*Work to be completed*: Rewrite the material from its start through the line that contains "produtores sobre os cuidados no", both included, swapping "cartilha" for "apostila" and changing nothing else.

*Information given*:
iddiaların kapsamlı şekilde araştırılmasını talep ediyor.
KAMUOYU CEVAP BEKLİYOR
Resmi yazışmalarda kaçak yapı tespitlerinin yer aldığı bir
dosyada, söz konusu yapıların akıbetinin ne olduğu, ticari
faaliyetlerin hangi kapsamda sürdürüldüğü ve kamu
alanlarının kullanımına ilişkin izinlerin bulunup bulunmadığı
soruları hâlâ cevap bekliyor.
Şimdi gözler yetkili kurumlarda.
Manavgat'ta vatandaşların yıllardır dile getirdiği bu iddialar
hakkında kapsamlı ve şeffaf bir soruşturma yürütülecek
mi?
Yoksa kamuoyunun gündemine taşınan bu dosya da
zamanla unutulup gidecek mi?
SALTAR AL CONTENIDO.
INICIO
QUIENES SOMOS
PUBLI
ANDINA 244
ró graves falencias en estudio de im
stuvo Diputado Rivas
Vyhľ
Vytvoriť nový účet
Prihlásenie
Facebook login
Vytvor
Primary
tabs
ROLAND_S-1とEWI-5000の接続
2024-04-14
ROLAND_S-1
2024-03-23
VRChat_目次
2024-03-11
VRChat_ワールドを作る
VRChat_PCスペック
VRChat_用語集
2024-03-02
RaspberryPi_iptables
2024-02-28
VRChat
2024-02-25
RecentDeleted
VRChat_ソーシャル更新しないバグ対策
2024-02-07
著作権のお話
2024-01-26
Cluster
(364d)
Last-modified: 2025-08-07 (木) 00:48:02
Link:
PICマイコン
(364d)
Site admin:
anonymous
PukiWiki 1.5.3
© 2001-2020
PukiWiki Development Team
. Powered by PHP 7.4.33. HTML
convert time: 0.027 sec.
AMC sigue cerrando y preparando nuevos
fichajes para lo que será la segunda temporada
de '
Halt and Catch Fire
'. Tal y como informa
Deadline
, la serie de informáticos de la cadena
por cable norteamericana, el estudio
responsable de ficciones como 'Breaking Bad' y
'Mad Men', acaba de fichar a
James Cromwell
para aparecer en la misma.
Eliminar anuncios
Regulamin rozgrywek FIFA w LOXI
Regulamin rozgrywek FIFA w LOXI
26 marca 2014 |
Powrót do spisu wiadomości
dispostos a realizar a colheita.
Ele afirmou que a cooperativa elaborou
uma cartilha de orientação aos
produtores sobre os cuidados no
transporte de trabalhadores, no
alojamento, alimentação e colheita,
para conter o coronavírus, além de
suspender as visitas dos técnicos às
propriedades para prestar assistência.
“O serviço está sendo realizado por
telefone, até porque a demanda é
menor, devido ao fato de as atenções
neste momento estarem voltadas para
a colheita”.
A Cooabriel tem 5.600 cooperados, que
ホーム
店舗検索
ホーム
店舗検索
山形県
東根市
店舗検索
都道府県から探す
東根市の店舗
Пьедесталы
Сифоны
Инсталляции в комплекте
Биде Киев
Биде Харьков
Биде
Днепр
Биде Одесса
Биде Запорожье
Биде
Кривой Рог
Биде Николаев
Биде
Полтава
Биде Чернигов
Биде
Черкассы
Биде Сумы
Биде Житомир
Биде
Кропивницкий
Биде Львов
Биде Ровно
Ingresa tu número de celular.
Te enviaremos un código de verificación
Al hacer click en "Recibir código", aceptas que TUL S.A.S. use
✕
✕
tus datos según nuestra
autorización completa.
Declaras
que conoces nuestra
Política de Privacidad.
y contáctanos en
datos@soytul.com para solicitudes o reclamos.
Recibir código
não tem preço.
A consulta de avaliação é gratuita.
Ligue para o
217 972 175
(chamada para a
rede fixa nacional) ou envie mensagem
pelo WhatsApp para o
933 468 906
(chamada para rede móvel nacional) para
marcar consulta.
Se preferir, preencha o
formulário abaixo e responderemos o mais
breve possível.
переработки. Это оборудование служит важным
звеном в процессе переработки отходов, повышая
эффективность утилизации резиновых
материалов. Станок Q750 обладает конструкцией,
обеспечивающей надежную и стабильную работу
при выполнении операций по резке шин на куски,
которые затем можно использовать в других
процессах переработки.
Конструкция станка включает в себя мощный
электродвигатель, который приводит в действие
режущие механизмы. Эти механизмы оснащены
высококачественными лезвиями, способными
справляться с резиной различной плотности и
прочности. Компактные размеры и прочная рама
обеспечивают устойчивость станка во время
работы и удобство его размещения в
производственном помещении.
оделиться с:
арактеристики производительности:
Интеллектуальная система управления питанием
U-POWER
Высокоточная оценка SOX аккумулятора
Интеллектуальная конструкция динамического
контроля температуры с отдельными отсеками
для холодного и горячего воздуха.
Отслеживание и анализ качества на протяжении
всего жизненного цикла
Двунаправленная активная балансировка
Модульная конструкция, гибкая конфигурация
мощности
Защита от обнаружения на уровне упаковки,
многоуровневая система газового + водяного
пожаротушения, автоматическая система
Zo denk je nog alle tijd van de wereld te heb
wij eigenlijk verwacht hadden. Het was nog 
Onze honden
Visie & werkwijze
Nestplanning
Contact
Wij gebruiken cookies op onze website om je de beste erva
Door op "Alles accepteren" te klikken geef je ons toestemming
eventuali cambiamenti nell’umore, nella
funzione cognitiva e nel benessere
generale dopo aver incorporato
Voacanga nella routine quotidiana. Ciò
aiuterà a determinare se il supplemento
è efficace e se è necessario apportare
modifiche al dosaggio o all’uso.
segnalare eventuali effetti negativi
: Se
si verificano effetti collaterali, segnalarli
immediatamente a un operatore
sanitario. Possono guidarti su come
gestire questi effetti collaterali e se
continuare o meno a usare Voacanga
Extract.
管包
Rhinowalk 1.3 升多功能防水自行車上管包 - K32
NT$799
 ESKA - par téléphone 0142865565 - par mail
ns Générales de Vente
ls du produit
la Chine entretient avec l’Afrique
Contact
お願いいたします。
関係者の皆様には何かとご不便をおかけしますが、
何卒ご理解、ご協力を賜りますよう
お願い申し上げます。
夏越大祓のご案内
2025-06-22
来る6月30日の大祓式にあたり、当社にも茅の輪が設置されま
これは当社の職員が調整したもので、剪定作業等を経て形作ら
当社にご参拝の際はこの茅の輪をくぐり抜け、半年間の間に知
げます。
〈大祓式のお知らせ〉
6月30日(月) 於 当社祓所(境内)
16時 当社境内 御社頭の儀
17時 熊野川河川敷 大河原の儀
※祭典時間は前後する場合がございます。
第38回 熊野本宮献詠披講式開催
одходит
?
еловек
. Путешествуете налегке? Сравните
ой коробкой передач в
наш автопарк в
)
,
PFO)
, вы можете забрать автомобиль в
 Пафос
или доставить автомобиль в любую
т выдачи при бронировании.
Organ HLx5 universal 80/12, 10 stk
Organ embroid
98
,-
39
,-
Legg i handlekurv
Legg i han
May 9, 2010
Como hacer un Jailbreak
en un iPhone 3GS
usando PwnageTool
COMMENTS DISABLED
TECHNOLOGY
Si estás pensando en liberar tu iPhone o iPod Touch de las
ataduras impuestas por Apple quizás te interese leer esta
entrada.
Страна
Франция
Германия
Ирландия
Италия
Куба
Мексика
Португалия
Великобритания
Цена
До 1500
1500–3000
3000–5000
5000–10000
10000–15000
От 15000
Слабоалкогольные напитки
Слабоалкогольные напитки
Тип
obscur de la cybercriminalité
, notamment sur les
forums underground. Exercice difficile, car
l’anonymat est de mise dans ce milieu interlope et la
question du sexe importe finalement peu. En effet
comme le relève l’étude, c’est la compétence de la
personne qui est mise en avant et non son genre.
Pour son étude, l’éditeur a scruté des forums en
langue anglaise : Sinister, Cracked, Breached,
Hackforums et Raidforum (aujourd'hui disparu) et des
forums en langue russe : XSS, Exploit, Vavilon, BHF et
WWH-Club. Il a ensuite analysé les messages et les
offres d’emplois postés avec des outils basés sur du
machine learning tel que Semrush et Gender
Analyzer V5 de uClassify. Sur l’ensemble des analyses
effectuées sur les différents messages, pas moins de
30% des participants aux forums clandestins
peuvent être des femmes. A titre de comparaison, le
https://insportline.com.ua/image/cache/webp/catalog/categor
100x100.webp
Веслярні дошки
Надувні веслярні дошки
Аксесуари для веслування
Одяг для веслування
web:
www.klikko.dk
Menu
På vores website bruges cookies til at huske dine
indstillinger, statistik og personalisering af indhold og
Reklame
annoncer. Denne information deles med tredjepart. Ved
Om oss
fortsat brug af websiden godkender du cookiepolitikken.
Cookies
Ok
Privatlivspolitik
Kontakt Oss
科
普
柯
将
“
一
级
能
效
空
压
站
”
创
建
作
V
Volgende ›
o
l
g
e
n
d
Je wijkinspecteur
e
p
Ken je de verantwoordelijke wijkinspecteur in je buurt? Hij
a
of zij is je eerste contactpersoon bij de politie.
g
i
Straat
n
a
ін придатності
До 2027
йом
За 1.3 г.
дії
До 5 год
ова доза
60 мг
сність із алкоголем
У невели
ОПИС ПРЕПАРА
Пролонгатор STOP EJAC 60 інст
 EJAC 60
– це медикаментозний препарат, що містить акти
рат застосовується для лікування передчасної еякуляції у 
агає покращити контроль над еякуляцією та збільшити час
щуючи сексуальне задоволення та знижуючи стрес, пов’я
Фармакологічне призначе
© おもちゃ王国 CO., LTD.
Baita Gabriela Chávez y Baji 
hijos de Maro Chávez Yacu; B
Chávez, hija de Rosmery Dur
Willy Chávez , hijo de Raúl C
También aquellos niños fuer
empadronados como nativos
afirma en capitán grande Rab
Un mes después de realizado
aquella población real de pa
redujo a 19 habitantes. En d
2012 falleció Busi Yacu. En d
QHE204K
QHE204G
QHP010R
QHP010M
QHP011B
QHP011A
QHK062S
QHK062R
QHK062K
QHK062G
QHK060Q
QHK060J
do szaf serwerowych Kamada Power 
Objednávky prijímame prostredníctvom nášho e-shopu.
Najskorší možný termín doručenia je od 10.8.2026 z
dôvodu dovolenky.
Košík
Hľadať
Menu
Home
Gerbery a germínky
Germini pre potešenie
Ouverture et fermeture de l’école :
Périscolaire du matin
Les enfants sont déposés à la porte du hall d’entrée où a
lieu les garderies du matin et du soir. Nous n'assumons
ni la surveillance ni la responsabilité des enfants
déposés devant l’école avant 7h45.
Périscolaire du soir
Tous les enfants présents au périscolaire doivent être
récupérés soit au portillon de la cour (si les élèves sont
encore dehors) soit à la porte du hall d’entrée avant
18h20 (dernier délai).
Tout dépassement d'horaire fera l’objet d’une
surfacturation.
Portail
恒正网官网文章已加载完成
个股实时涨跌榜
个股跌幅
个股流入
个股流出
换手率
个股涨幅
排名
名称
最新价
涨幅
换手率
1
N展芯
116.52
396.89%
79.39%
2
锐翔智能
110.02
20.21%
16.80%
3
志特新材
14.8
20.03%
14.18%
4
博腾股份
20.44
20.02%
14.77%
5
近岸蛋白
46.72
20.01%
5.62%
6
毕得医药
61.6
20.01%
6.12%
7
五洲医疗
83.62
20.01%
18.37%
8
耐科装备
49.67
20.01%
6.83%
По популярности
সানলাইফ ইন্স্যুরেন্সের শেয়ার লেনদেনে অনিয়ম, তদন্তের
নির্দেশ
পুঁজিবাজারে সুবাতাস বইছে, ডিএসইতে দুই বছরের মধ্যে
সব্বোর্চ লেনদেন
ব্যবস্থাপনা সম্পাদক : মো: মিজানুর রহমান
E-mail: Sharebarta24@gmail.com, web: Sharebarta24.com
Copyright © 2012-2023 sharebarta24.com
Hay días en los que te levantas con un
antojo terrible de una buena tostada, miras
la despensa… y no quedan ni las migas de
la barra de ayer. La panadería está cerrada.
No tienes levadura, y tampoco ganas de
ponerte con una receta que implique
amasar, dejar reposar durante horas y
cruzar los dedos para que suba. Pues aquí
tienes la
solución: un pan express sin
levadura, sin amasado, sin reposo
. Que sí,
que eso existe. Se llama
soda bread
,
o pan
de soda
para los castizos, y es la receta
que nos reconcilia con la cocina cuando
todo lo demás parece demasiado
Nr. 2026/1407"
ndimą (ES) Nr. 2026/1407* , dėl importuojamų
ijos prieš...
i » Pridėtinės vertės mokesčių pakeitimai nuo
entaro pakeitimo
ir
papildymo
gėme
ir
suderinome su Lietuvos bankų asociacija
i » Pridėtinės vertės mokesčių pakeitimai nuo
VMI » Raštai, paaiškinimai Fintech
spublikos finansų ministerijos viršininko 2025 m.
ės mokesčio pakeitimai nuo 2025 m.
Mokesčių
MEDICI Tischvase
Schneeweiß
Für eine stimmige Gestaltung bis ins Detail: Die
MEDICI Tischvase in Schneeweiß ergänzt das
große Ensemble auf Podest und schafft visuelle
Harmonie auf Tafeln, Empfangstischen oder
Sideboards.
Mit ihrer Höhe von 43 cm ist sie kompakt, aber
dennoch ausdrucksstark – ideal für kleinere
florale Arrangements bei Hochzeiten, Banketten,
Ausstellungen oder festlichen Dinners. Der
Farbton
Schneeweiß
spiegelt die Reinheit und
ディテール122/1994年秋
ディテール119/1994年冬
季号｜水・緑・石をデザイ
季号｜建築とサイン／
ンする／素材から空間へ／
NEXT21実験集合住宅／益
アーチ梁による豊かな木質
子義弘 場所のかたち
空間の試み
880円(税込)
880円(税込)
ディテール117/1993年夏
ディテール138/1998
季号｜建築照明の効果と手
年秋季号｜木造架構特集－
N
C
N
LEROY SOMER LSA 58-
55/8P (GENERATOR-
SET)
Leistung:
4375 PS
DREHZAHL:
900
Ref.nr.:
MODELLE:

*Solved exercise*:
iddiaların kapsamlı şekilde araştırılmasını talep ediyor.
KAMUOYU CEVAP BEKLİYOR
Resmi yazışmalarda kaçak yapı tespitlerinin yer aldığı bir
dosyada, söz konusu yapıların akıbetinin ne olduğu, ticari
faaliyetlerin hangi kapsamda sürdürüldüğü ve kamu
alanlarının kullanımına ilişkin izinlerin bulunup bulunmadığı
soruları hâlâ cevap bekliyor.
Şimdi gözler yetkili kurumlarda.
Manavgat'ta vatandaşların yıllardır dile getirdiği bu iddialar
hakkında kapsamlı ve şeffaf bir soruşturma yürütülecek
mi?
Yoksa kamuoyunun gündemine taşınan bu dosya da
zamanla unutulup gidecek mi?
SALTAR AL CONTENIDO.
INICIO
QUIENES SOMOS
PUBLI
ANDINA 244
ró graves falencias en estudio de im
stuvo Diputado Rivas
Vyhľ
Vytvoriť nový účet
Prihlásenie
Facebook login
Vytvor
Primary
tabs
ROLAND_S-1とEWI-5000の接続
2024-04-14
ROLAND_S-1
2024-03-23
VRChat_目次
2024-03-11
VRChat_ワールドを作る
VRChat_PCスペック
VRChat_用語集
2024-03-02
RaspberryPi_iptables
2024-02-28
VRChat
2024-02-25
RecentDeleted
VRChat_ソーシャル更新しないバグ対策
2024-02-07
著作権のお話
2024-01-26
Cluster
(364d)
Last-modified: 2025-08-07 (木) 00:48:02
Link:
PICマイコン
(364d)
Site admin:
anonymous
PukiWiki 1.5.3
© 2001-2020
PukiWiki Development Team
. Powered by PHP 7.4.33. HTML
convert time: 0.027 sec.
AMC sigue cerrando y preparando nuevos
fichajes para lo que será la segunda temporada
de '
Halt and Catch Fire
'. Tal y como informa
Deadline
, la serie de informáticos de la cadena
por cable norteamericana, el estudio
responsable de ficciones como 'Breaking Bad' y
'Mad Men', acaba de fichar a
James Cromwell
para aparecer en la misma.
Eliminar anuncios
Regulamin rozgrywek FIFA w LOXI
Regulamin rozgrywek FIFA w LOXI
26 marca 2014 |
Powrót do spisu wiadomości
dispostos a realizar a colheita.
Ele afirmou que a cooperativa elaborou
uma apostila de orientação aos
produtores sobre os cuidados no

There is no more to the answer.